La plus haute autorité administrative a jugé "illégale" la suspension de la procédure d'examen de l'interruption des traitements de Vincent Lambert décidée en 2015 par la cheffe de service de l'unité de soin du CHU de Reims, Daniéla Simon, au motif que "les conditions de sérénité et de sécurité nécessaire à sa poursuite (...) n'étaient pas réunies".
"Le médecin ne pouvait se fonder sur un tel motif pour prendre la décision de suspendre la procédure pour une période indéterminée", ont tranché les sages confirmant l'annulation de cette décision, prise le 16 juin 2016 par la cour administrative d'appel de Nancy.
Le Conseil d'État était saisi de deux recours contre cet arrêt qui ordonnait également au CHU de Reims de donner au médecin en charge de Vincent Lambert, ou "à tout autre praticien susceptible de lui succéder" les moyens "de poursuivre le processus de consultation".
Ces recours avaient notamment été déposés par les parents de Vincent Lambert, des catholiques traditionalistes opposés à l'arrêt des soins, et par son neveu, François, qui se bat au côté de Rachel, l'épouse du patient, pour qu'on le laisse mourir.
Les premiers contestaient les motifs de l'arrêt, le second considérait qu'il n'allait pas assez loin et réclamait la fin de l'alimentation et d'hydratation artificielles de Vincent Lambert avec le paiement par l'hôpital d'une astreinte de 1.000 euros par jour de retard dans l'exécution de cette décision.
Au final, le Conseil d'État a rejeté les deux pourvois en considérant que la cour d'appel de Nancy n'a pas fait d'erreur de droit dans son interprétation de la procédure à suivre.
Des "coups encaissés"
Vincent Lambert, 41 ans, ancien infirmier en psychiatrie, tétraplégique et victime de lésions cérébrales irréversibles, est hospitalisé au centre hospitalier universitaire de Reims depuis un accident de la route en septembre 2008.
Si la décision du Conseil d'État clarifie le cadre juridique de cette affaire qui déchire depuis neuf ans la famille sur la question épineuse de l'euthanasie, elle n'aura pas de conséquences immédiates sur le sort de Vincent Lambert.
Le médecin chef du service, Daniéla Simon, seule décisionnaire en 2015 et donc directement visée par cette procédure, a en effet quitté ses fonctions en janvier dernier, usée par cette affaire. Et son successeur, Stéphane Sanchez, n'a pas repris le processus de consultation laissé en plan.
Dans son communiqué, le Conseil d'État a tenu à préciser, sans formuler d'injonction, que "le médecin actuellement en charge de Vincent Lambert devra à nouveau se prononcer sur l'engagement d'une procédure d'examen de l'arrêt des traitements de l'intéressé".

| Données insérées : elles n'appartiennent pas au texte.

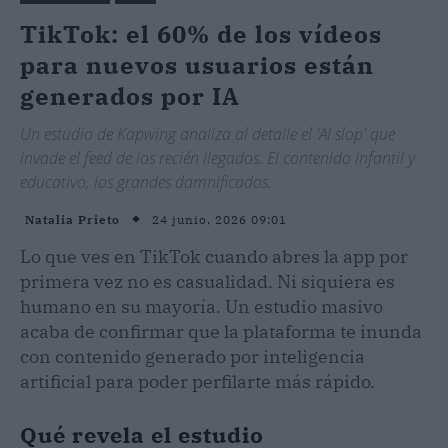
TikTok: el 60% de los vídeos
para nuevos usuarios están
generados por IA
Un estudio de Kapwing analiza al detalle el 'AI slop' que
invade el feed de los recién llegados. El contenido infantil y
educativo, los grandes damnificados.
24 junio, 2026 09:01
Natalia Prieto
Lo que ves en TikTok cuando abres la app por
primera vez no es casualidad. Ni siquiera es
humano en su mayoría. Un estudio masivo
acaba de confirmar que la plataforma te inunda
con contenido generado por inteligencia
artificial para poder perfilarte más rápido.
Qué revela el estudio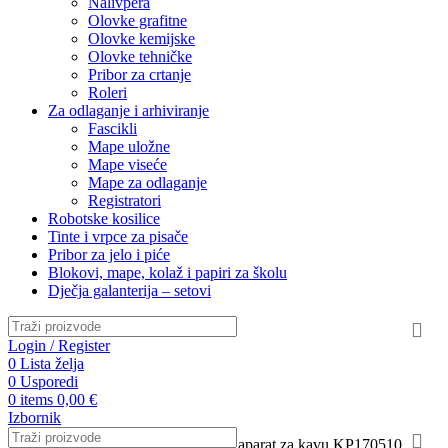
Nalivpera
Olovke grafitne
Olovke kemijske
Olovke tehničke
Pribor za crtanje
Roleri
Za odlaganje i arhiviranje
Fascikli
Mape uložne
Mape viseće
Mape za odlaganje
Registratori
Robotske kosilice
Tinte i vrpce za pisače
Pribor za jelo i piće
Blokovi, mape, kolaž i papiri za školu
Dječja galanterija – setovi
Login / Register
0
Lista želja
0
Usporedi
0
items
0,00
€
Izbornik
Naslovnica
Nesortirano
SEB Krups aparat za kavu KP170510 ,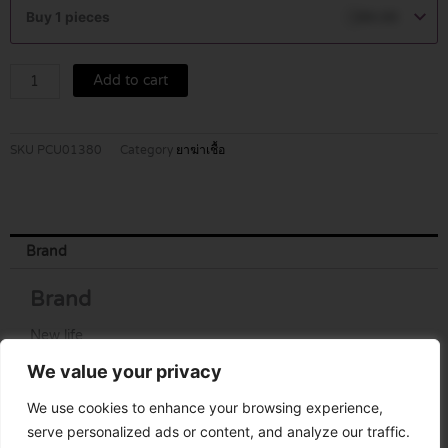
SYRUP
Buy 1 pieces
฿
69.00
60
ML
quantity
Add to cart
SKU
PCU01380
Category
ยาฆ่าเชื้อ
Brand
Brand
New life
We value your privacy
We use cookies to enhance your browsing experience,
serve personalized ads or content, and analyze our traffic.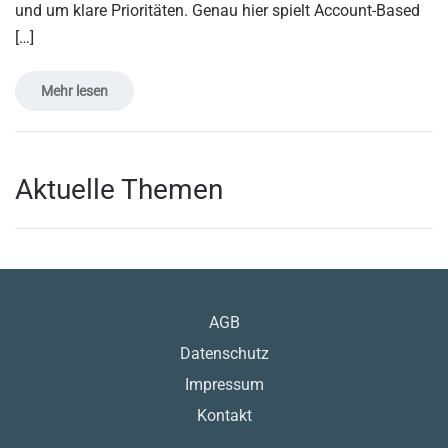
und um klare Prioritäten. Genau hier spielt Account-Based
[…]
Mehr lesen
Aktuelle Themen
AGB
Datenschutz
Impressum
Kontakt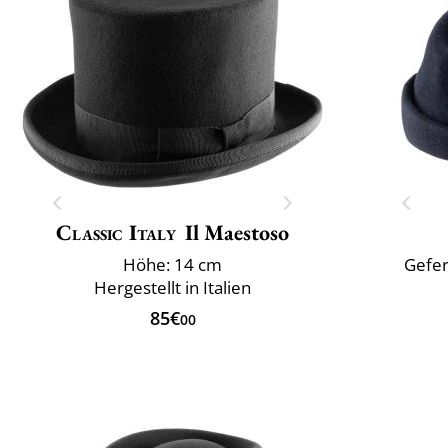
Classic Italy
Il Maestoso
Höhe: 14 cm
Gefer
Hergestellt in Italien
85€
00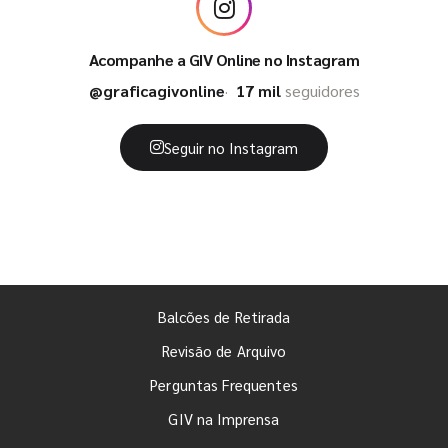
Acompanhe a GIV Online no Instagram
@graficagivonline
17 mil
seguidores
Seguir no Instagram
Balcões de Retirada
Revisão de Arquivo
Perguntas Frequentes
GIV na Imprensa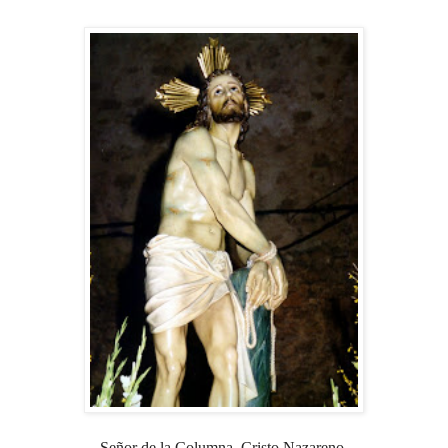
Señor de la Columna, Cristo Nazareno,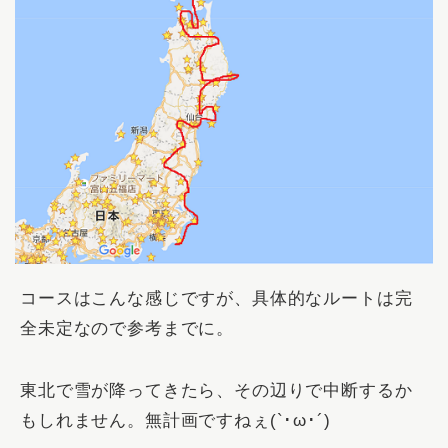
コースはこんな感じですが、具体的なルートは完
全未定なので参考までに。
東北で雪が降ってきたら、その辺りで中断するか
もしれません。無計画ですねぇ(`･ω･´)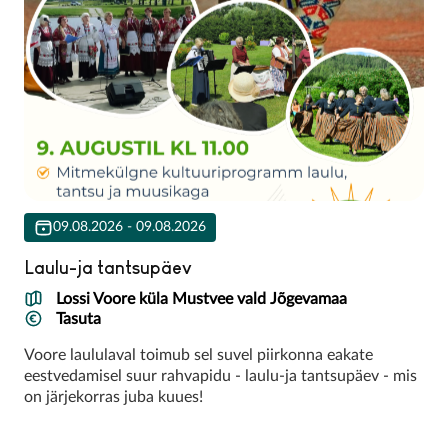
09.08.2026 - 09.08.2026
Laulu-ja tantsupäev
Lossi Voore küla Mustvee vald Jõgevamaa
Tasuta
Voore laululaval toimub sel suvel piirkonna eakate
eestvedamisel suur rahvapidu - laulu-ja tantsupäev - mis
on järjekorras juba kuues!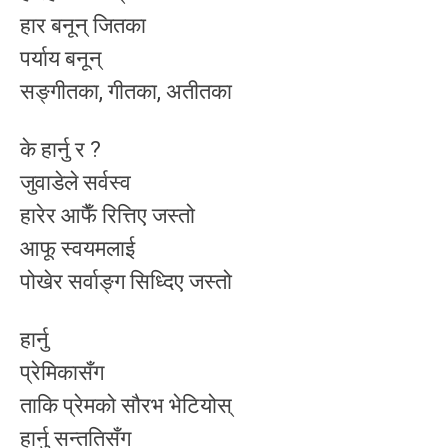
हार बनून् जितका
पर्याय बनून्
सङ्गीतका, गीतका, अतीतका
के हार्नु र ?
जुवाडेले सर्वस्व
हारेर आफैँ रित्तिए जस्तो
आफू स्वयमलाई
पोखेर सर्वाङ्ग सिध्दिए जस्तो
हार्नु
प्रेमिकासँग
ताकि प्रेमको सौरभ भेटियोस्
हार्नु सन्ततिसँग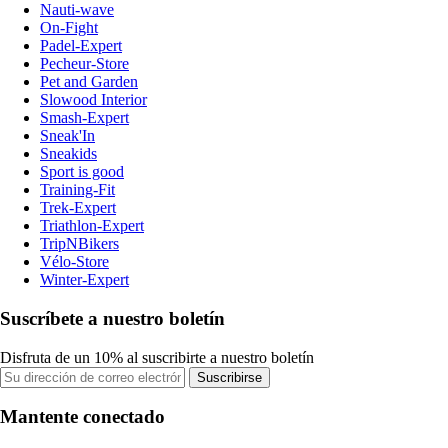
Nauti-wave
On-Fight
Padel-Expert
Pecheur-Store
Pet and Garden
Slowood Interior
Smash-Expert
Sneak'In
Sneakids
Sport is good
Training-Fit
Trek-Expert
Triathlon-Expert
TripNBikers
Vélo-Store
Winter-Expert
Suscríbete a nuestro boletín
Disfruta de un 10% al suscribirte a nuestro boletín
Suscribirse
Mantente conectado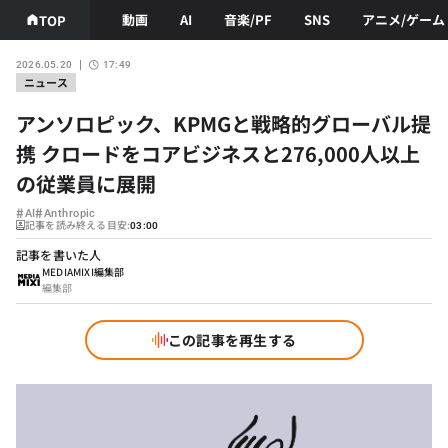
動画
AI
音楽/PF
SNS
アニメ/ゲーム
TOP
2026.05.20
17:49
ニュース
アンソロピック、KPMGと戦略的グローバル提
携 クロードをコアビジネスと276,000人以上
の従業員に展開
#
#
AI
Anthropic
記事を読み終える目安:
03:00
記事を書いた人
MEDIAMIXI編集部
編集部
この記事を再生する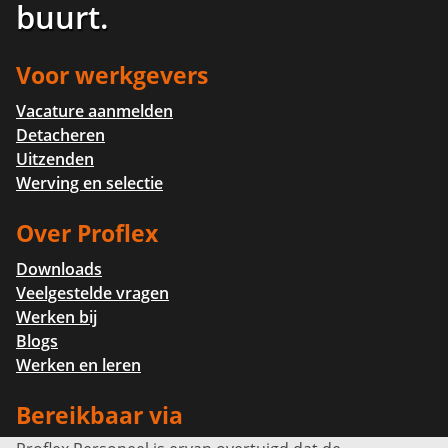
buurt
.
Voor werkgevers
Vacature aanmelden
Detacheren
Uitzenden
Werving en selectie
Over Proflex
Downloads
Veelgestelde vragen
Werken bij
Blogs
Werken en leren
Bereikbaar via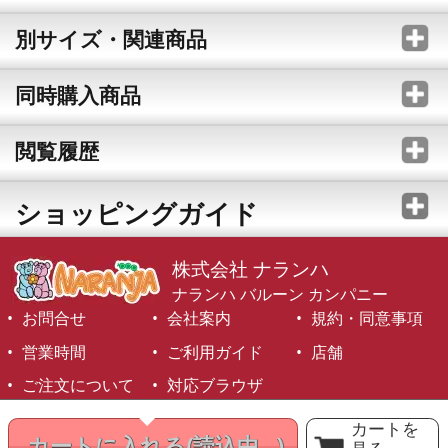
別サイズ・関連商品
同時購入商品
閲覧履歴
ショッピングガイド
株式会社 ナランハ
ナランハ バルーン カンパニー
お問合せ
会社案内
規約・同意事項
営業時間
ご利用ガイド
店舗
ご注文について
対応ブラウザ
©1999-2026 NARANJA Inc. All Rights Reserved.
カートを
カートに入れる
(読込中...)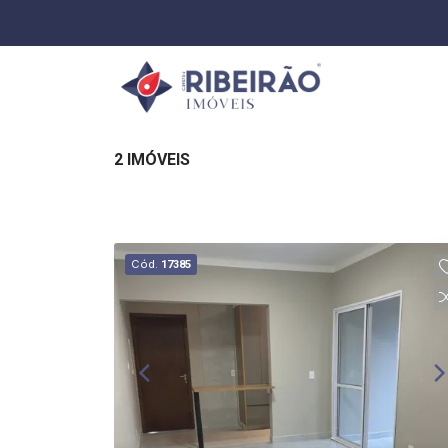
2 IMÓVEIS
Cód.
17385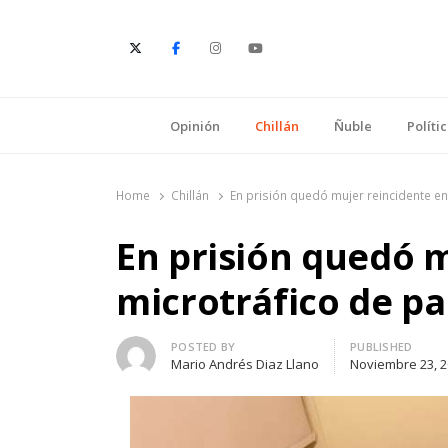
E
Opinión
Chillán
Ñuble
Políti
Home
Chillán
En prisión quedó mujer reincidente en
En prisión quedó 
microtráfico de pa
Author
POSTED BY
PUBLISHED
Mario Andrés Diaz Llano
Noviembre 23, 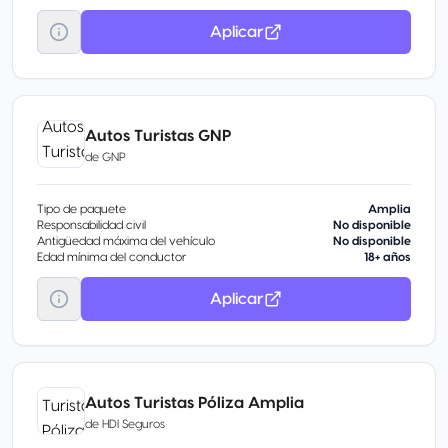
Aplicar
Autos Turistas GNP
de
GNP
Tipo de paquete
Amplia
Responsabilidad civil
No disponible
Antigüedad máxima del vehículo
No disponible
Edad mínima del conductor
18+ años
Aplicar
Autos Turistas Póliza Amplia
de
HDI Seguros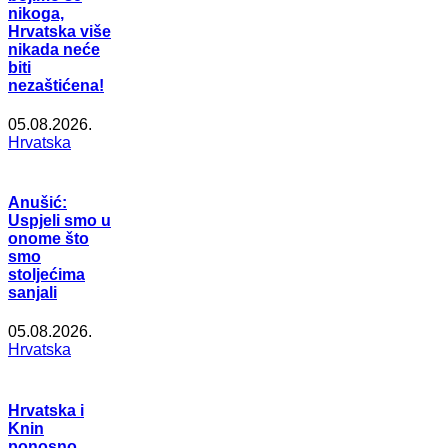
nikoga,
Hrvatska više
nikada neće
biti
nezaštićena!
05.08.2026.
Hrvatska
Anušić:
Uspjeli smo u
onome što
smo
stoljećima
sanjali
05.08.2026.
Hrvatska
Hrvatska i
Knin
ponosno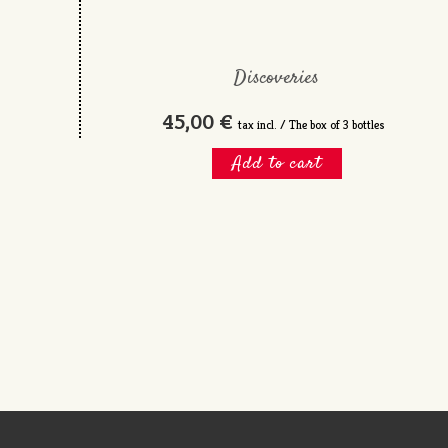
Discoveries
45,00 €
tax incl. / The box of 3 bottles
Add to cart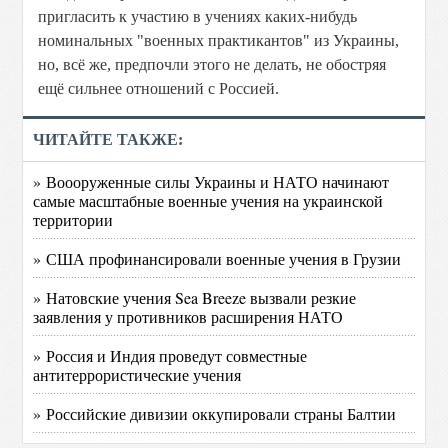
пригласить к участию в учениях каких-нибудь
номинальных "военных практикантов" из Украины,
но, всё же, предпочли этого не делать, не обостряя
ещё сильнее отношений с Россией.
ЧИТАЙТЕ ТАКЖЕ:
» Воооруженные силы Украины и НАТО начинают
самые масштабные военные учения на украинской
территории
» США профинансировали военные учения в Грузии
» Натовские учения Sea Breeze вызвали резкие
заявления у противников расширения НАТО
» Россия и Индия проведут совместные
антитеррористические учения
» Российские дивизии оккупировали страны Балтии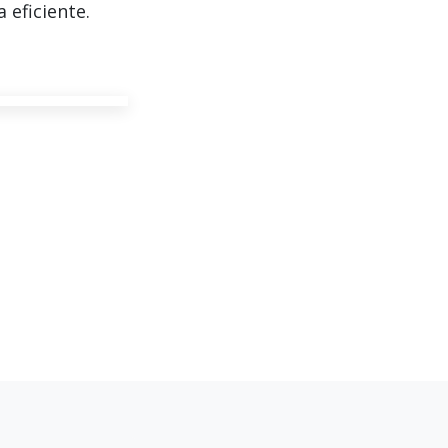
 eficiente.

La procédure devrait donc repartir de zéro, ou presque, car, comme l'a rappelé le rapporteur public du Conseil d'État, "une décision prise par un médecin ne peut être imposée à son successeur".
C'est la raison pour laquelle, les sages ont confirmé que la décision le 11 janvier 2014 prise par le premier médecin de Vincent Lambert d'interrompre les soins "ne peut plus aujourd'hui recevoir d'application".
Problème de conscience, pressions? L'affaire Lambert semble de ce point de vue comme frappée d'une malédiction: le premier médecin-chef du CHU de Reims chargé du dossier, Eric Kariger, avait quitté ses fonctions en juillet 2014, expliquant avoir atteint ses "limites après les coups encaissés", avant que la Cour européenne des droits de l'Homme ne lève en 2015 le dernier obstacle juridique à l'arrêt des soins.
"Ce mécanisme qui fait peser sur le seul médecin la décision finale est une prime au harcèlement", a dénoncé à l'AFP François Lambert qui ne comprend pas qu'on reprenne à zéro une procédure sur laquelle se sont penchées les plus hautes autorités éthiques du pays.
Dans ses conclusions, le rapporteur public a reconnu les inconvénients d'une telle lecture "qui peut conduire à inspirer ou entretenir des comportements dilatoires".